Father John approached the children with the same uncomfortable posture he took before beating them. In one hand he held some papers. The other was tucked into his sleeve, which meant he was carrying his switch. The stranger followed at a short distance, his long coat trailing in the dirt.
He was a young man, his face rugged and handsome, his ears a bit too large for his head. When he came to the statue of Saint Anthony, he folded his arms and leaned against it. He looked at the boys over the top of his glasses. His eyes were blue, summer-sky blue, the bluest eyes that Ren had ever seen.
“This is Mister Nab,” said Father John. He glanced at the paper in his hand, then turned to stare at the stranger, who was now standing on one foot and twirling his ankle in the air.
“Old war wound,” the man said. “When the weather turns cold, it aches a bit.” He put his foot back on the ground, stomped it once, then once again, and opened his mouth into a broad, bright, beaming smile. It was winning, and he turned it with force, first on the priest, then on the line of boys.

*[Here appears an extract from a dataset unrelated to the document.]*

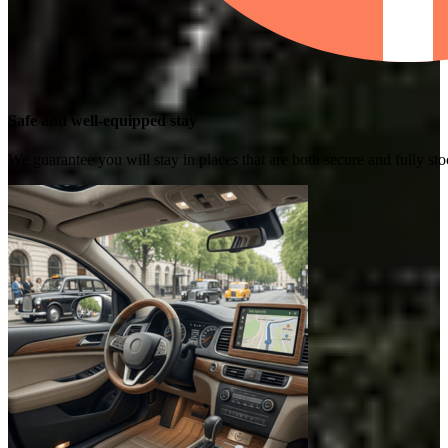
Safe and well-equipped stay
We guarantee you will stay in places that are both secure and fully s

Father John collected himself and turned back to the paper. “Mister Nab is looking for his brother, who was sent this way as an infant. He says that he is approximately eleven years of age—is that correct?”
“I believe so. Although it’s been so long now it’s hard to remember.”

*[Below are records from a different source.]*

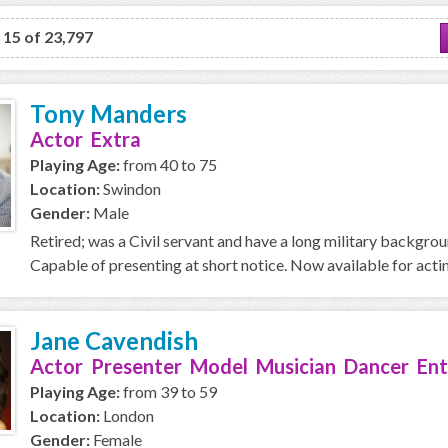
o 15 of 23,797
Tony Manders
Actor Extra
Playing Age:
from 40 to 75
Location:
Swindon
Gender:
Male
Retired; was a Civil servant and have a long military backgro
Capable of presenting at short notice. Now available for acti
Jane Cavendish
Actor Presenter Model Musician Dancer Ent
Playing Age:
from 39 to 59
Location:
London
Gender:
Female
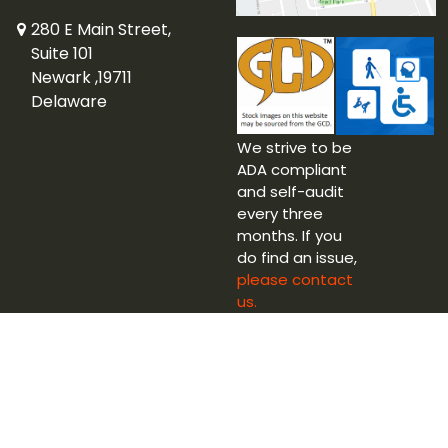
280 E Main Street,
Suite 101
Newark ,19711
Delaware
We strive to be
ADA compliant
and self-audit
every three
months. If you
do find an issue,
please contact
us.
Copyright © 2026 Captain Blue Hen Comics Ltd.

“Well,” said Father John, pausing for a moment. Ren could see that he was losing his patience. “Do any of these boys look familiar?”
Benjamin Nab stepped forward and gave each of the children a thorough going-over. He seemed to be looking for something, but it was hard to say what it was, for with each boy he searched in a different place. He took hold of their chins and tilted their faces into the light. He felt their necks, measured the length of their brows with his finger, and twice lifted a patch of brown hair to his nose.
“Too short,” he said to one boy.
“Too tall,” he said to another.
“Show me your tongue.” Marcus stretched it out into the sunlight, and the man considered it, then shook his head again.
Ren could sense the twins fidgeting next to him. Brom’s hands were clenched into fists. Ichy lined up his feet perfectly. But Benjamin Nab did not even take the time to examine them. He moved farther around, as if he knew their bad luck and was afraid of catching it. Then he came to Ren.
Benjamin Nab poked the boy once in the shoulder. It was a hard poke, as if he’d caught Ren sleeping.